# Toping off carboy for peach & ginger mead



## Ben Brewcat (Oct 27, 2004)

How big is the batch (how much diluent is a pint)?

Peach liquer maybe!


----------



## DC Bees (Sep 24, 2009)

It is a five gallon batch and the liquid is at the very top ring of the carboy.My guess is about a pint of liquid would be enough.I was thinking about the same thing but i do not want to raise the alcohol to high!


----------



## Ben Brewcat (Oct 27, 2004)

Well, a pint in 5 gallons is what, around a 3% diluent... even if it were 200 proof it'll virtually disappear, especially in a mead of any respectable strength . Usually they're around 40 proof or 20% ETOH, so it'll be a VERY modest addition of alcohol and sugar.

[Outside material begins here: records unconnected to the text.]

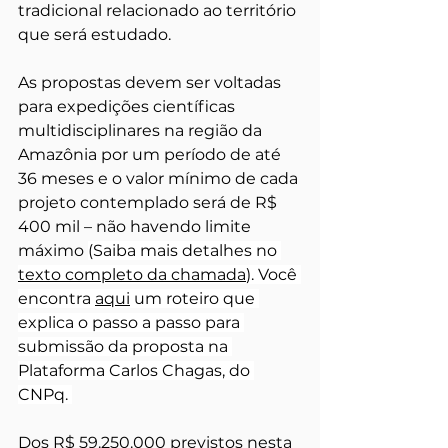
tradicional relacionado ao território 
que será estudado. 
As propostas devem ser voltadas 
para expedições científicas 
multidisciplinares na região da 
Amazônia por um período de até 
36 meses e o valor mínimo de cada 
projeto contemplado será de R$ 
400 mil – não havendo limite 
máximo 
(Saiba mais detalhes no 
texto completo da chamada
). Você 
encontra 
aqui
 um roteiro que 
explica o passo a passo para 
submissão da proposta na 
Plataforma Carlos Chagas, do 
CNPq. 
Dos R$ 59.250.000 previstos nesta 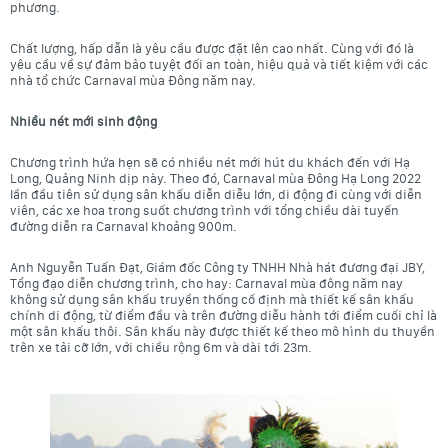
phương.
Chất lượng, hấp dẫn là yêu cầu được đặt lên cao nhất. Cùng với đó là
yêu cầu về sự đảm bảo tuyệt đối an toàn, hiệu quả và tiết kiệm với các
nhà tổ chức Carnaval mùa Đông năm nay.
Nhiều nét mới sinh động
Chương trình hứa hẹn sẽ có nhiều nét mới hút du khách đến với Hạ
Long, Quảng Ninh dịp này. Theo đó, Carnaval mùa Đông Hạ Long 2022
lần đầu tiên sử dụng sân khấu diễn diễu lớn, di động đi cùng với diễn
viên, các xe hoa trong suốt chương trình với tổng chiều dài tuyến
đường diễn ra Carnaval khoảng 900m.
Anh Nguyễn Tuấn Đạt, Giám đốc Công ty TNHH Nhà hát đương đại JBY,
Tổng đạo diễn chương trình, cho hay: Carnaval mùa đông năm nay
không sử dụng sân khấu truyền thống cố định mà thiết kế sân khấu
chính di động, từ điểm đầu và trên đường diễu hành tới điểm cuối chỉ là
một sân khấu thôi. Sân khấu này được thiết kế theo mô hình du thuyền
trên xe tải cỡ lớn, với chiều rộng 6m và dài tới 23m.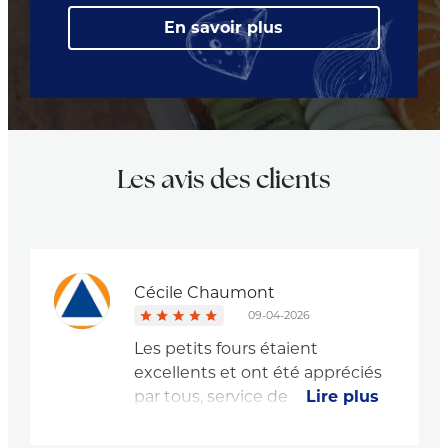
En savoir plus
Les avis des clients
Cécile Chaumont
09-04-2026
Les petits fours étaient
excellents et ont été appréciés
par tous, service de qualité,
Lire plus
rapide, ponctuel, professionnel !
Merci beaucoup pour cette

Or just dilute some honey to must gravity.


----------



## nursebee (Sep 29, 2003)

I question your need to top off the carboy. If one aims to top off a carboy it is a task best prepared for from the start with extra must/wort/solution/juice. I do not prepare for this and have head space in all my carboys. An alternative would be to use a CO2 tank (or nitrous) to blow out the top prior to putting the bung or airlock on.


----------



## Vance G (Jan 6, 2011)

A sliver of dry ice from any grocery store here would work too IF your fermentation lock stays intact and full.


----------



## slickbrightspear (Jan 9, 2009)

I use glass marbles to top up they take up space and do not dilute the mead or wine depending


----------



## seal62 (Apr 17, 2011)

I wouldnt worry about a pint . If you have a air lock on and just a bit of fermentation it will expell the air .


----------